Hardware project source files:

'''

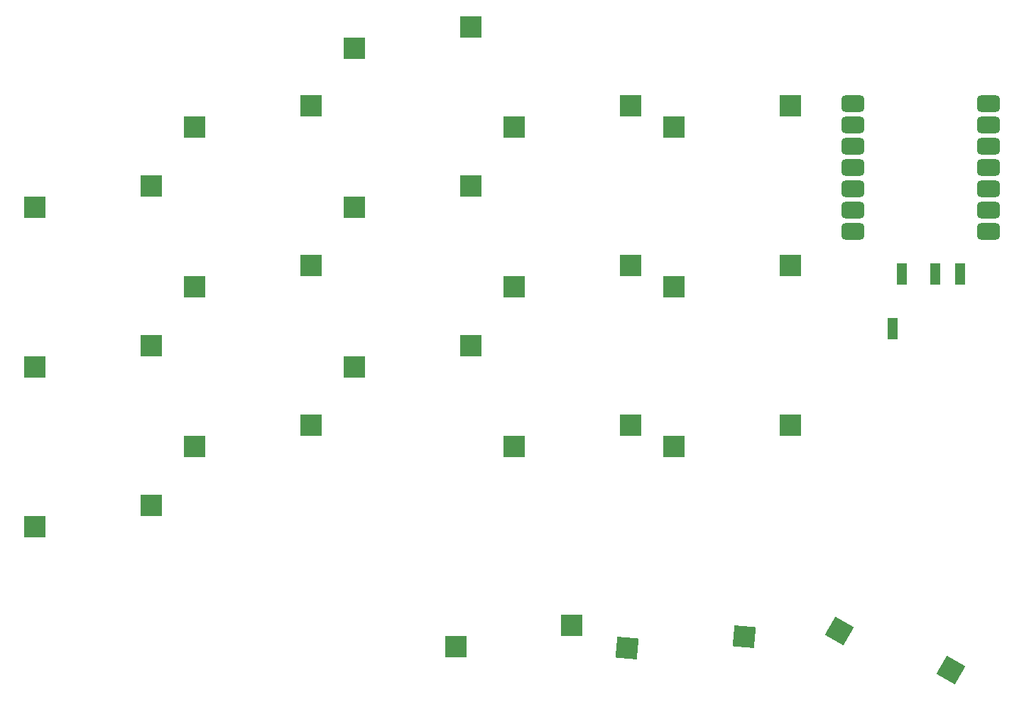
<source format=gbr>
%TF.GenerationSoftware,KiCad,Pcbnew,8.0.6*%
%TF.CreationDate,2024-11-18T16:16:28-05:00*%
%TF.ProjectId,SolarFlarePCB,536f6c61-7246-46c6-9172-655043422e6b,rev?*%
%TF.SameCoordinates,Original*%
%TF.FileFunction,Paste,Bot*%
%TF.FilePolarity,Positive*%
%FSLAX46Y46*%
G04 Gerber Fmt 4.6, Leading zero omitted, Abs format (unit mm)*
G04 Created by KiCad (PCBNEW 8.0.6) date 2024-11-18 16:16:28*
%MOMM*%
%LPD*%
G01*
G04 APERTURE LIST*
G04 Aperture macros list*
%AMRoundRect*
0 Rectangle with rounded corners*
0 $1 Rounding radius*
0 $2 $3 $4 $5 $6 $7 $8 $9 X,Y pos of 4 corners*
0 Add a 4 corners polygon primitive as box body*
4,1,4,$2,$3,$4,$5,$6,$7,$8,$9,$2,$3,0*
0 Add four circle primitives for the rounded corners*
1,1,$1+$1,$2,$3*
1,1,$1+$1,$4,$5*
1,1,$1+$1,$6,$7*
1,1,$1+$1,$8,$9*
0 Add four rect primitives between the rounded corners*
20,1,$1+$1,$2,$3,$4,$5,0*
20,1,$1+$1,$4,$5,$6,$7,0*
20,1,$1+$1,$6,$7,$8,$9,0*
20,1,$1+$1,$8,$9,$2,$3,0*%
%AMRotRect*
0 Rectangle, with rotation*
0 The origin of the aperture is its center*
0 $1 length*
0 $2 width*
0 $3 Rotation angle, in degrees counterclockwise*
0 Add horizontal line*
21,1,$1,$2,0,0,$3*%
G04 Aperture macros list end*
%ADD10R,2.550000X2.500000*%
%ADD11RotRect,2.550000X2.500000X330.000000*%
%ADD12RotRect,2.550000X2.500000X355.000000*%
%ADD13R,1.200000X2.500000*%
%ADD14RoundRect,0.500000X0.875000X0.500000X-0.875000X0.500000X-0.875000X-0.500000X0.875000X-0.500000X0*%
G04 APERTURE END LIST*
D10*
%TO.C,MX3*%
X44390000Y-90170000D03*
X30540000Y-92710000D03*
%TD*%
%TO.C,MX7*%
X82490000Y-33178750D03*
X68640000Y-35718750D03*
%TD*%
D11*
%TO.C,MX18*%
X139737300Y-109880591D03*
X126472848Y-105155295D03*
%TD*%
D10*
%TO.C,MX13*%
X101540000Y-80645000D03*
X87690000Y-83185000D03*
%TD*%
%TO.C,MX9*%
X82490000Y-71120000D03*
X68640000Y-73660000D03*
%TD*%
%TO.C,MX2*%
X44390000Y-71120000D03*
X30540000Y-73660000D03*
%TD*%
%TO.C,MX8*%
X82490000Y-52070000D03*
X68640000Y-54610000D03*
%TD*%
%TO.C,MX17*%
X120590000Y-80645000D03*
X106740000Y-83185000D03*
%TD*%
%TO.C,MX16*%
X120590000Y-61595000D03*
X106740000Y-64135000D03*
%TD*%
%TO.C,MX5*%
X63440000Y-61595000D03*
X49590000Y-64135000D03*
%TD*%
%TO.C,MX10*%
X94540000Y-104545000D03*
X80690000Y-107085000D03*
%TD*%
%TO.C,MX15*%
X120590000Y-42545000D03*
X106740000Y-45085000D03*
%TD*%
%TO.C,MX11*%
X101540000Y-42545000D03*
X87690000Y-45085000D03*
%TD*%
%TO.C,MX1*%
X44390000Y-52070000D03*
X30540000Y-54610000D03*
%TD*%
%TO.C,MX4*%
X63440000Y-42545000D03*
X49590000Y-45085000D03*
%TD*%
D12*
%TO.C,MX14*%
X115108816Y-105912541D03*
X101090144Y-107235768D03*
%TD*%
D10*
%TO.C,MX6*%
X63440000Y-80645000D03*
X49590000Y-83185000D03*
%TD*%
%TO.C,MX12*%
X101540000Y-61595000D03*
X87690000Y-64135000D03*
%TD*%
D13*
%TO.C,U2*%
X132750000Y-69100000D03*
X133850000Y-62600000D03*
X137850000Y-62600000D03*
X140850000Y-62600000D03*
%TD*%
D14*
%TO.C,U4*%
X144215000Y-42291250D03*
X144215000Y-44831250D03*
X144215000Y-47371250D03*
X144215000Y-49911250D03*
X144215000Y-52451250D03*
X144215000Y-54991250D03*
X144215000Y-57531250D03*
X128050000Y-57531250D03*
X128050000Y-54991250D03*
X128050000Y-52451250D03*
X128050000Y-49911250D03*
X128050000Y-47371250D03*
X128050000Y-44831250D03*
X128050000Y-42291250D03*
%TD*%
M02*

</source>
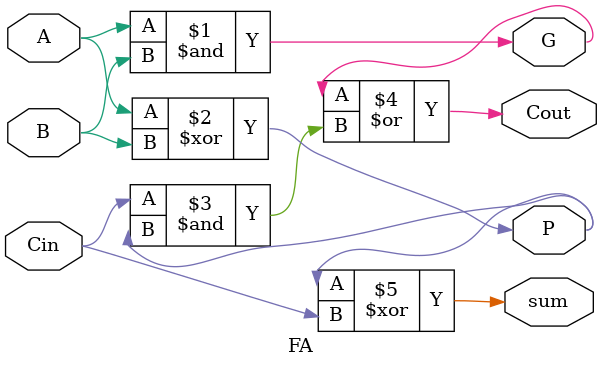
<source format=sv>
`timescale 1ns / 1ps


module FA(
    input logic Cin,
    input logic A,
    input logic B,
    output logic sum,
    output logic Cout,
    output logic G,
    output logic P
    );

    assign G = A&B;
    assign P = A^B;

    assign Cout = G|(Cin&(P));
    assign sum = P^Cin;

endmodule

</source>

'''

_What the task requires_: Looking at the records above, how many lines include "primitives"? Please give the number and nothing more.

_Reply_: 2